START RECORDS PROVIDED
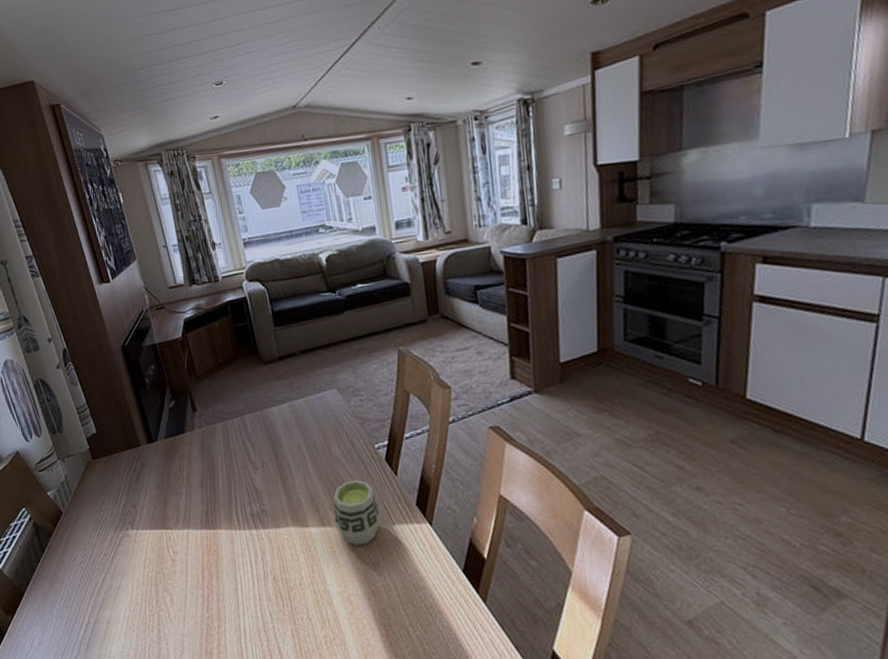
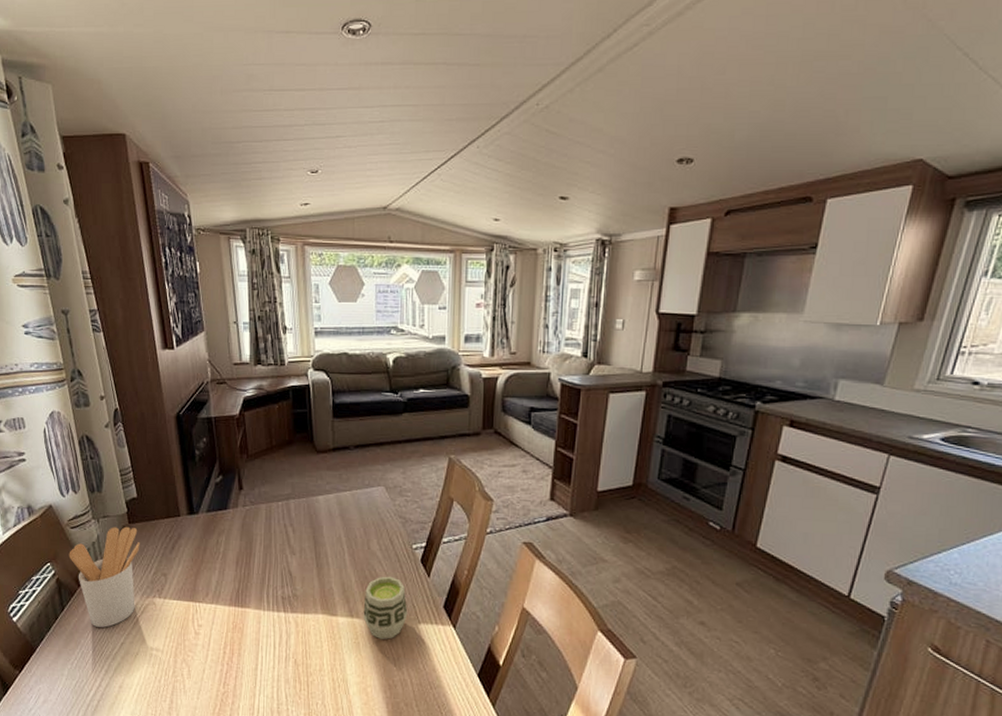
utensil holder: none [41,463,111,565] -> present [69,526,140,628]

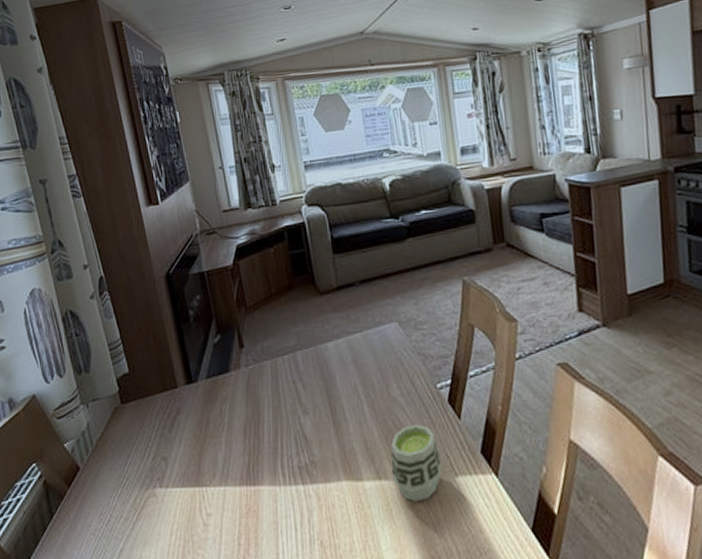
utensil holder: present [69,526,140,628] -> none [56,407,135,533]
END RECORDS PROVIDED
START RECORDS PROVIDED
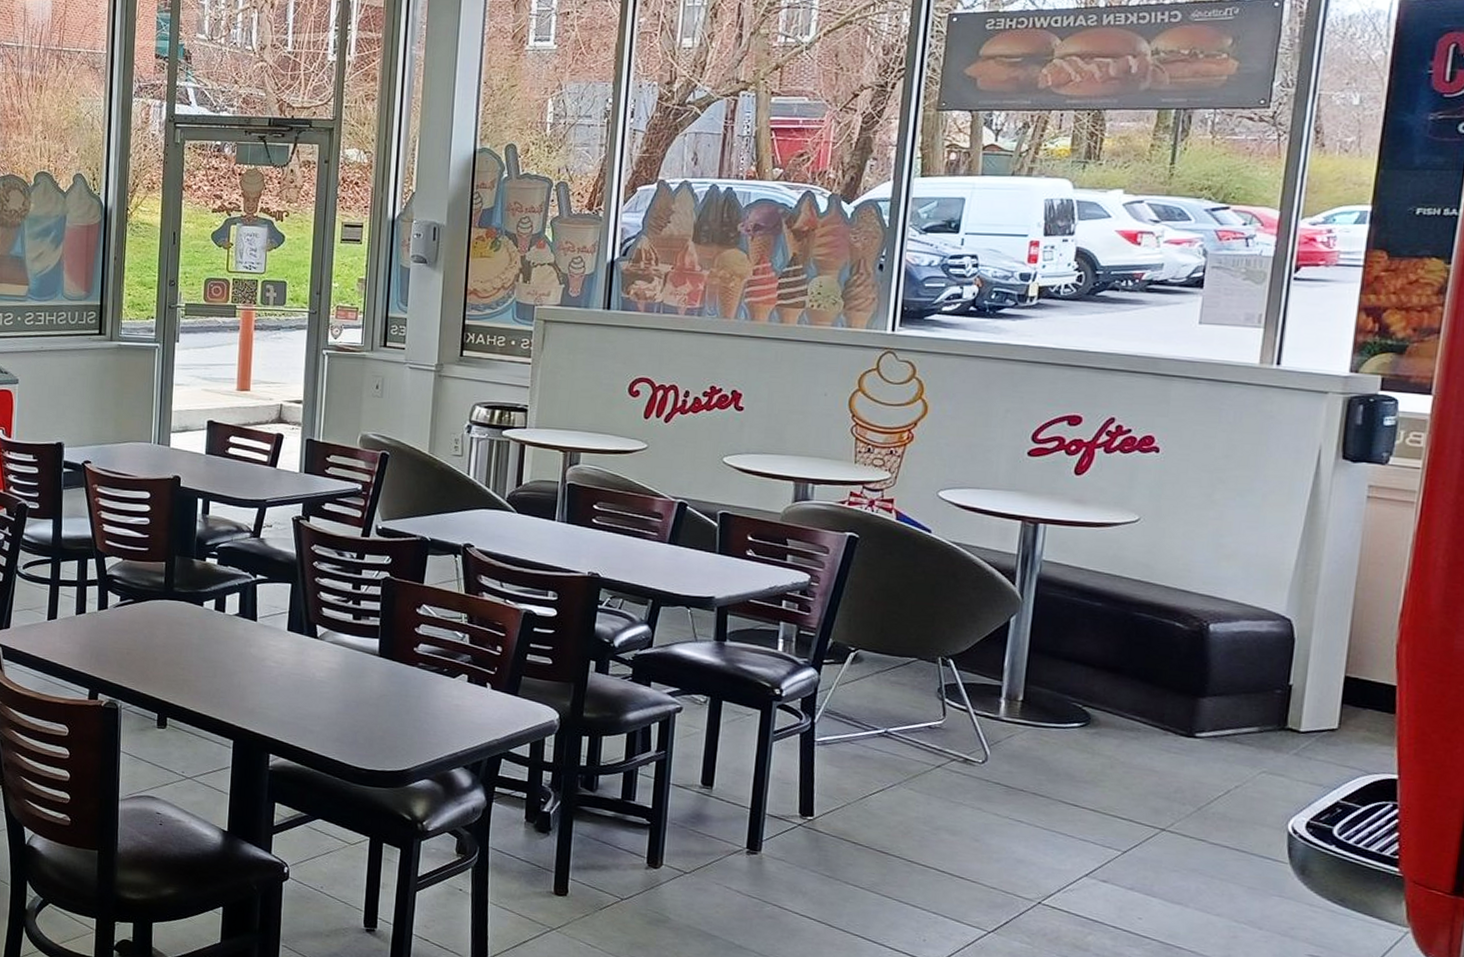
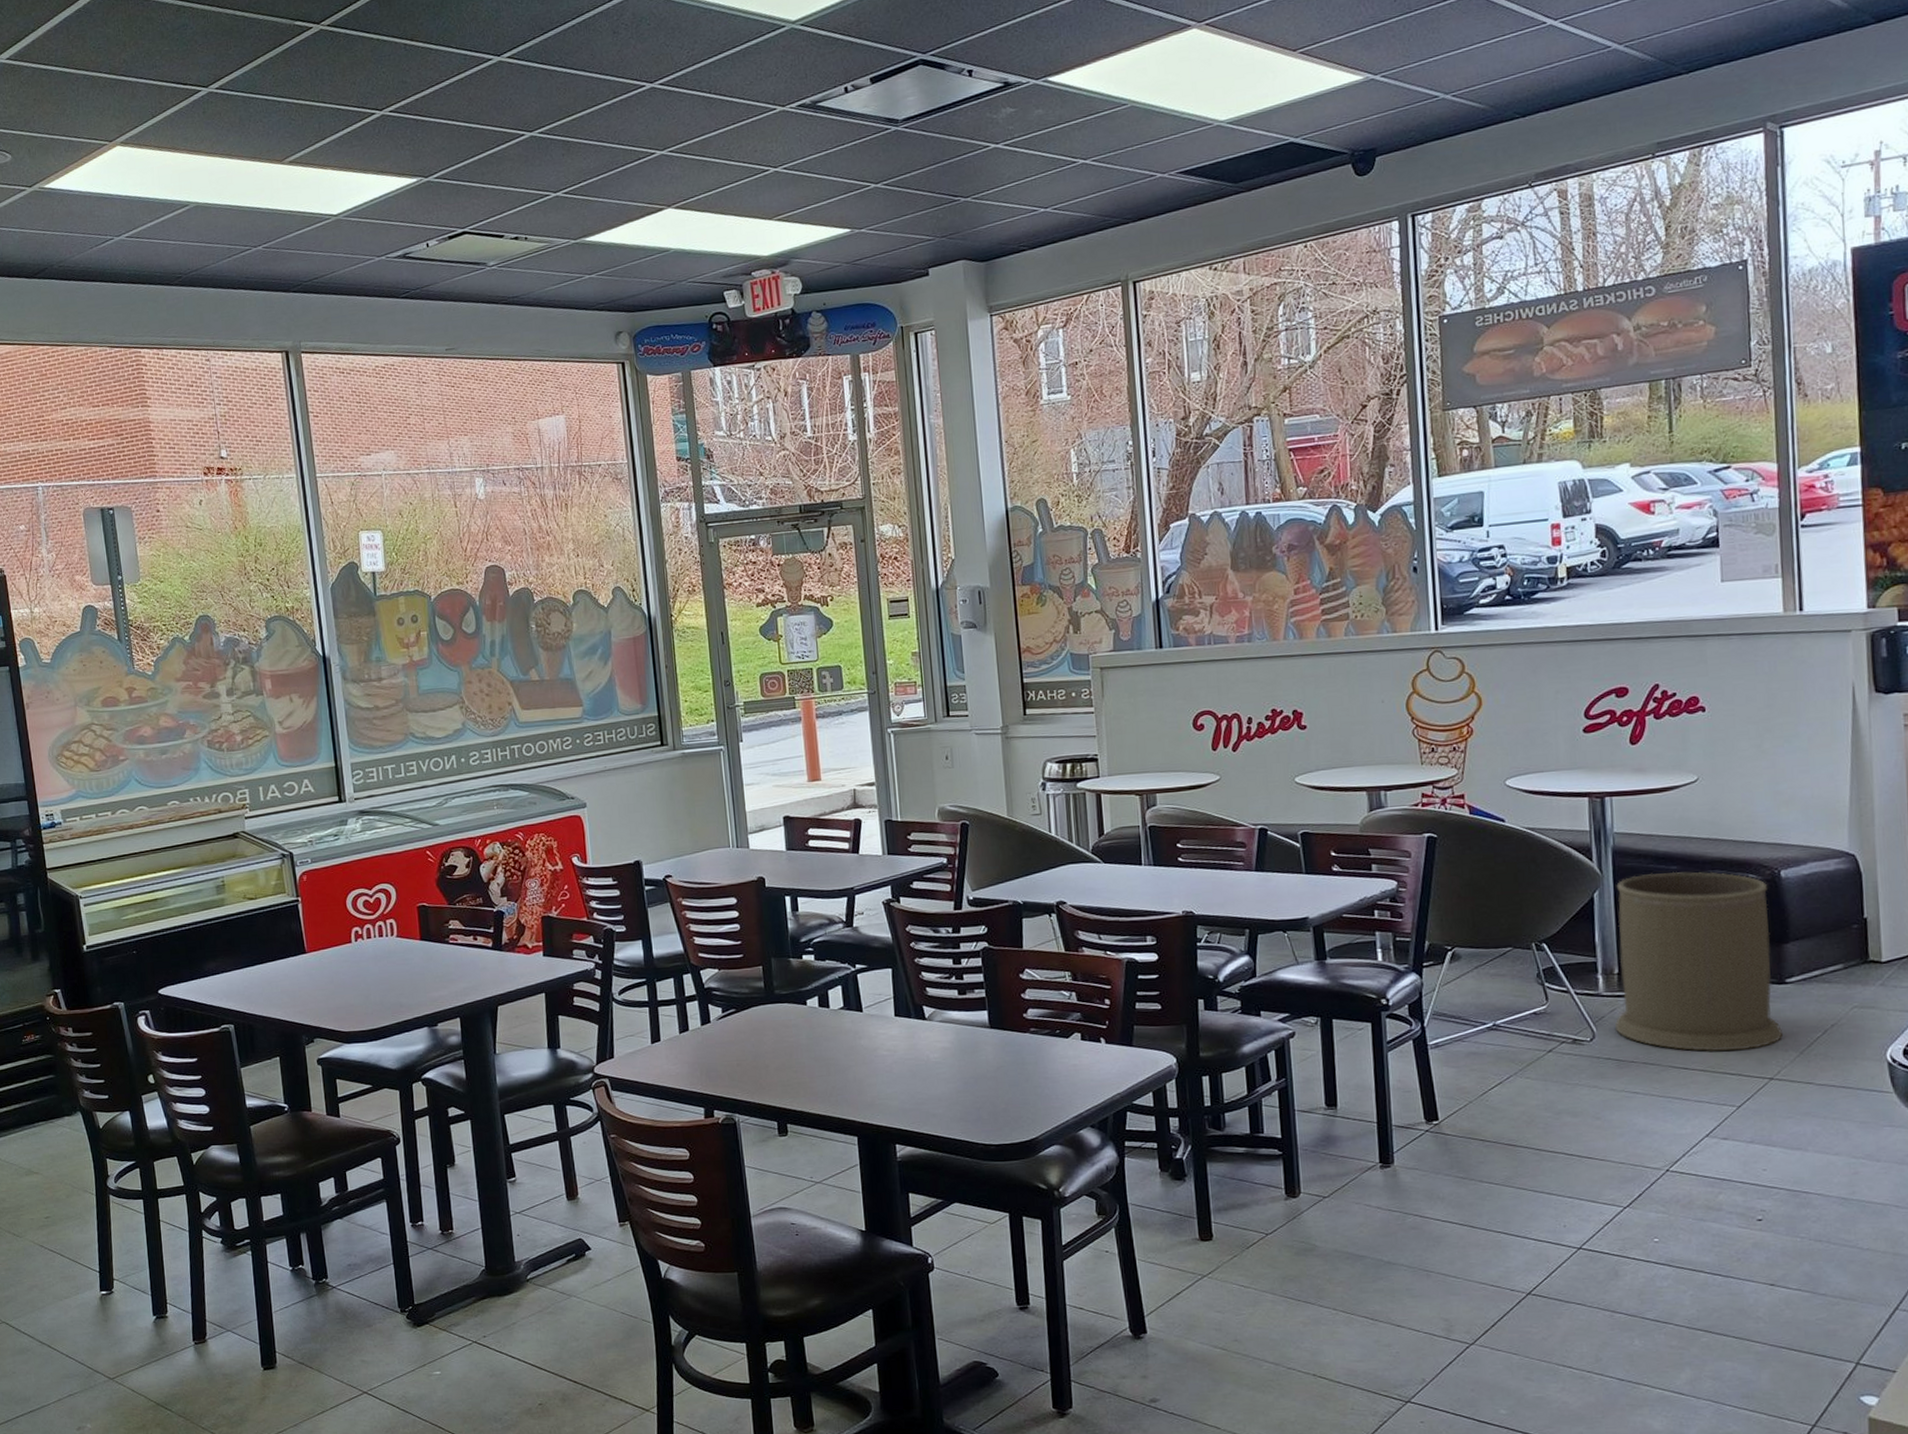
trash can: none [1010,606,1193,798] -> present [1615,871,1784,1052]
END RECORDS PROVIDED
START RECORDS PROVIDED
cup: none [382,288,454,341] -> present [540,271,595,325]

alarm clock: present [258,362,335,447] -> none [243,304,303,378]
END RECORDS PROVIDED
▶ **WHAT THE TASK REQUIRES**
Every line containing the word "utensil" should be copied from the material.

▶ **WRITTEN ANSWER**
utensil holder: none [41,463,111,565] -> present [69,526,140,628]
utensil holder: present [69,526,140,628] -> none [56,407,135,533]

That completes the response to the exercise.